» Exercise brief: Print everything in the records from the line containing "- Each URL must" down to the line containing "- If you specify", including both of those lines, word for word.

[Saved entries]
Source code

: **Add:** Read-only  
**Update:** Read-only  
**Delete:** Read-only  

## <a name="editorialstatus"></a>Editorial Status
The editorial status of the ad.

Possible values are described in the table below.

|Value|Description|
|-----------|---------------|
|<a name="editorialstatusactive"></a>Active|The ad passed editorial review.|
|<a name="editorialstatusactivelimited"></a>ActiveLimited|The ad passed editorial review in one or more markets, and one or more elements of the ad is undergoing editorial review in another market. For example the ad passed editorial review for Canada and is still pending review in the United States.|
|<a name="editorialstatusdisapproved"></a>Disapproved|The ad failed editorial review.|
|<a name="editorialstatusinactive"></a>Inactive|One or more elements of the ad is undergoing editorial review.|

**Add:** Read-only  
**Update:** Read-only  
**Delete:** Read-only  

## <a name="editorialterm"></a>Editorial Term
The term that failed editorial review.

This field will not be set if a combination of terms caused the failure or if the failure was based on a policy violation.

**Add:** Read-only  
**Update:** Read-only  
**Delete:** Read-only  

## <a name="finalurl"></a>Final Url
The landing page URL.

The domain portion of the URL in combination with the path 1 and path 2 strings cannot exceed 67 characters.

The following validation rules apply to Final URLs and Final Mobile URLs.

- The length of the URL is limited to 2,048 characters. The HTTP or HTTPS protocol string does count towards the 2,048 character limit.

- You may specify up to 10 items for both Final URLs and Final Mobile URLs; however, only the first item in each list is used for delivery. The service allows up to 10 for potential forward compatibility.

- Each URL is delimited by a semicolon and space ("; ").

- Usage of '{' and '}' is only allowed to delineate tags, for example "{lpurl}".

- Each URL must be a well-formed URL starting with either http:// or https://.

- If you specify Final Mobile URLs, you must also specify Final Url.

--

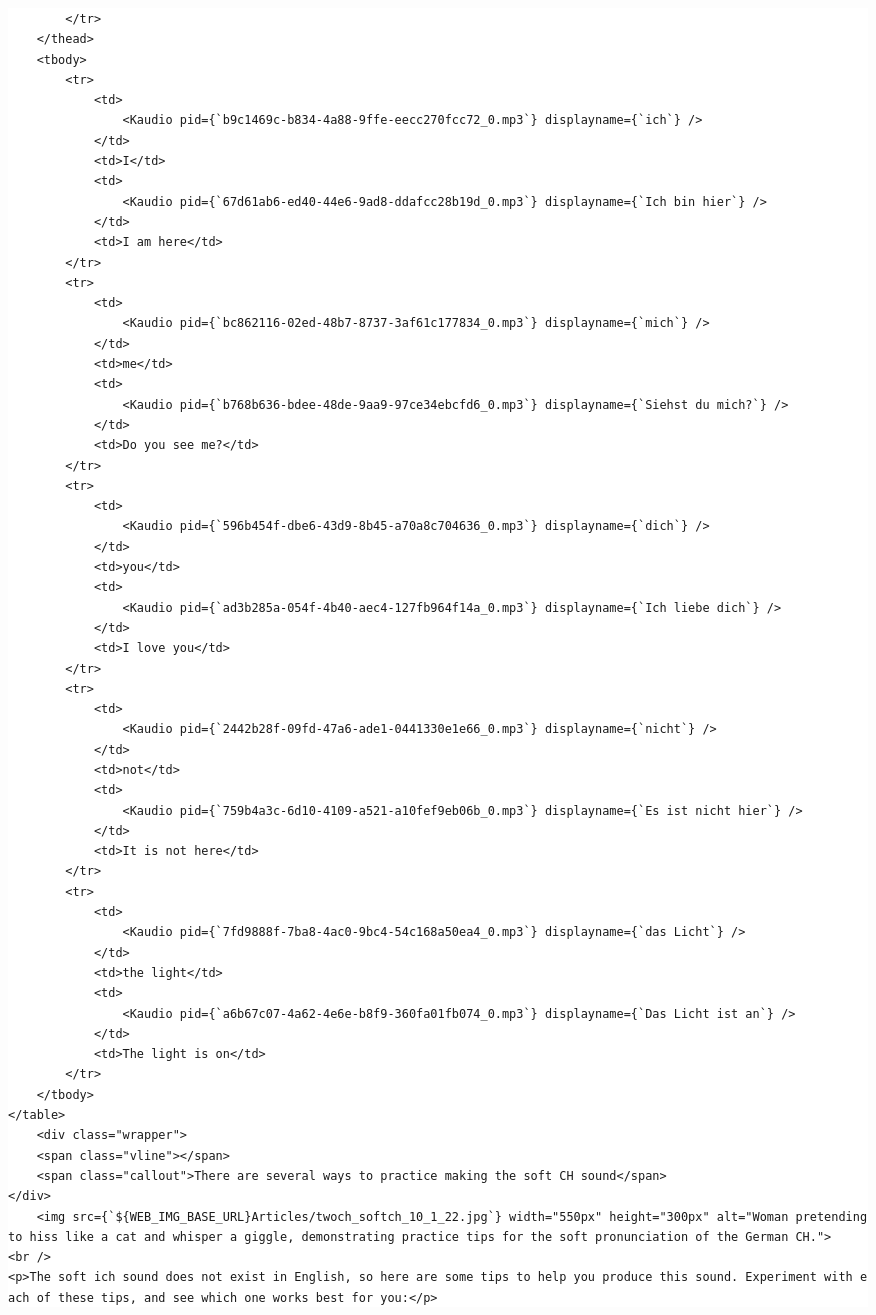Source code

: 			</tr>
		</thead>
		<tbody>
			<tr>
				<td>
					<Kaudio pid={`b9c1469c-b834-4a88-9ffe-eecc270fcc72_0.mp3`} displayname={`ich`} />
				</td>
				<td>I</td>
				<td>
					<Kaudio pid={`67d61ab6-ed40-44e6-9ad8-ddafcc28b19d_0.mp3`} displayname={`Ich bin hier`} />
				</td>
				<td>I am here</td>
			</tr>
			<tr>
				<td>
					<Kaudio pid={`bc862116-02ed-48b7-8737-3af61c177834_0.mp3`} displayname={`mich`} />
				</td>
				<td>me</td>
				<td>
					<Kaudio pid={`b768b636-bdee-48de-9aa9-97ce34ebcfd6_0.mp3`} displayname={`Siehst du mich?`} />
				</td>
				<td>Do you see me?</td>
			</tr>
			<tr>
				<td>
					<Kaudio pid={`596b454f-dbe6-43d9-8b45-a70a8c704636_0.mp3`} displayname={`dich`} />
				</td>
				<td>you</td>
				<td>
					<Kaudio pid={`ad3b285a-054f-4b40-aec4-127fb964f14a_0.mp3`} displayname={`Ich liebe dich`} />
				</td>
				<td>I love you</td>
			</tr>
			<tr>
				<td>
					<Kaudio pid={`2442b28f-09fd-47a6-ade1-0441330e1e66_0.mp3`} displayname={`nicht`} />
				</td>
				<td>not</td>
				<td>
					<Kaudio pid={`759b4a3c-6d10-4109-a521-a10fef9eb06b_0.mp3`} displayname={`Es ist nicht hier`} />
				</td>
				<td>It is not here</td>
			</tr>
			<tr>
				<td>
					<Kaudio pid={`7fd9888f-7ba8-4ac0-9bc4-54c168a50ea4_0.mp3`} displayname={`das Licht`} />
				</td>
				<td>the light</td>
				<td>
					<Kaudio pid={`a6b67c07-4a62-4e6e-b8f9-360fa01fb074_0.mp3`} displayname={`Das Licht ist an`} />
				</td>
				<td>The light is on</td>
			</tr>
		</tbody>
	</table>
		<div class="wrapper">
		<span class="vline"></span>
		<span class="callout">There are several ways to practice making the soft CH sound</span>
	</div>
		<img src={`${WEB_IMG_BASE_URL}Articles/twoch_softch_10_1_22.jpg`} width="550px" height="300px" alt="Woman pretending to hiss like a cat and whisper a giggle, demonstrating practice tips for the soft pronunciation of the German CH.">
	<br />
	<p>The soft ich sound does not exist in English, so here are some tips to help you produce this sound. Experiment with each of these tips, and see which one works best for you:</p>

» Result of the exercise:
- Each URL must be a well-formed URL starting with either http:// or https://.

- If you specify Final Mobile URLs, you must also specify Final Url.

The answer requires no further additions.